▶ **Instruction**:
From the top of the entries, reproduce each line exactly, stopping after the line that contains "της παραμονή...". Omit pictures.

(Page-level text extractions)
BEGIN

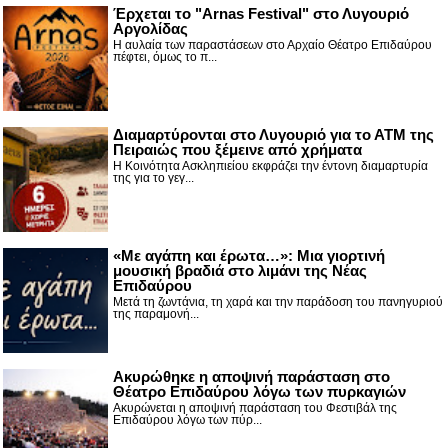
Έρχεται το "Arnas Festival" στο Λυγουριό
Αργολίδας
Η αυλαία των παραστάσεων στο Αρχαίο Θέατρο Επιδαύρου
πέφτει, όμως το π...
Διαμαρτύρονται στο Λυγουριό για το ΑΤΜ της
Πειραιώς που ξέμεινε από χρήματα
Η Κοινότητα Ασκληπιείου εκφράζει την έντονη διαμαρτυρία
της για το γεγ...
«Με αγάπη και έρωτα…»: Μια γιορτινή
μουσική βραδιά στο λιμάνι της Νέας
Επιδαύρου
Μετά τη ζωντάνια, τη χαρά και την παράδοση του πανηγυριού
της παραμονή...
Ακυρώθηκε η αποψινή παράσταση στο
Θέατρο Επιδαύρου λόγω των πυρκαγιών
Ακυρώνεται η αποψινή παράσταση του Φεστιβάλ της
Επιδαύρου λόγω των πύρ...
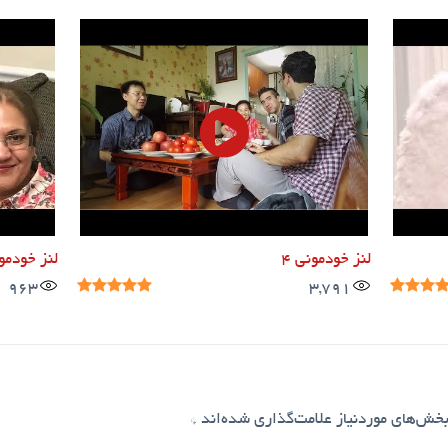
لنز خودمونی ۴
لنز خودمونی
963
3,791
خش‌های موردنیاز علامت‌گذاری شده‌اند
*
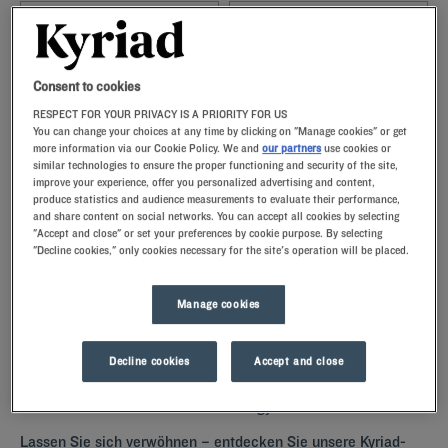
Navigate forward to interact with the calendar and select a date. Press t
Navigate backward to interact with th
Consent to cookies
RESPECT FOR YOUR PRIVACY IS A PRIORITY FOR US
You can change your choices at any time by clicking on "Manage cookies" or get
more information via our Cookie Policy. We and
our partners
use cookies or
FINDEN SIE EIN HOTEL
similar technologies to ensure the proper functioning and security of the site,
improve your experience, offer you personalized advertising and content,
produce statistics and audience measurements to evaluate their performance,
Spezialcode hinzufügen
and share content on social networks. You can accept all cookies by selecting
"Accept and close" or set your preferences by cookie purpose. By selecting
Sie machen Urlaub in Saint-Laurent-Blangy oder sind geschäftlich in
"Decline cookies," only cookies necessary for the site's operation will be placed.
der Region unterwegs? Hotel Kyriad bietet Ihnen optimalen Komfort
und perfekten Service zu fairen Preisen.
Manage cookies
Decline cookies
Accept and close
Unsere Hotels in Saint-Laurent-Blangy
Lassen Sie sich verwöhnen – entdecken Sie unsere Kyriad-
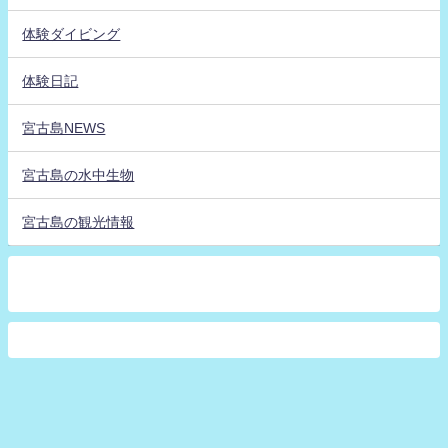
体験ダイビング
体験日記
宮古島NEWS
宮古島の水中生物
宮古島の観光情報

END

▶ **Finished task**:
Έρχεται το "Arnas Festival" στο Λυγουριό
Αργολίδας
Η αυλαία των παραστάσεων στο Αρχαίο Θέατρο Επιδαύρου
πέφτει, όμως το π...
Διαμαρτύρονται στο Λυγουριό για το ΑΤΜ της
Πειραιώς που ξέμεινε από χρήματα
Η Κοινότητα Ασκληπιείου εκφράζει την έντονη διαμαρτυρία
της για το γεγ...
«Με αγάπη και έρωτα…»: Μια γιορτινή
μουσική βραδιά στο λιμάνι της Νέας
Επιδαύρου
Μετά τη ζωντάνια, τη χαρά και την παράδοση του πανηγυριού
της παραμονή...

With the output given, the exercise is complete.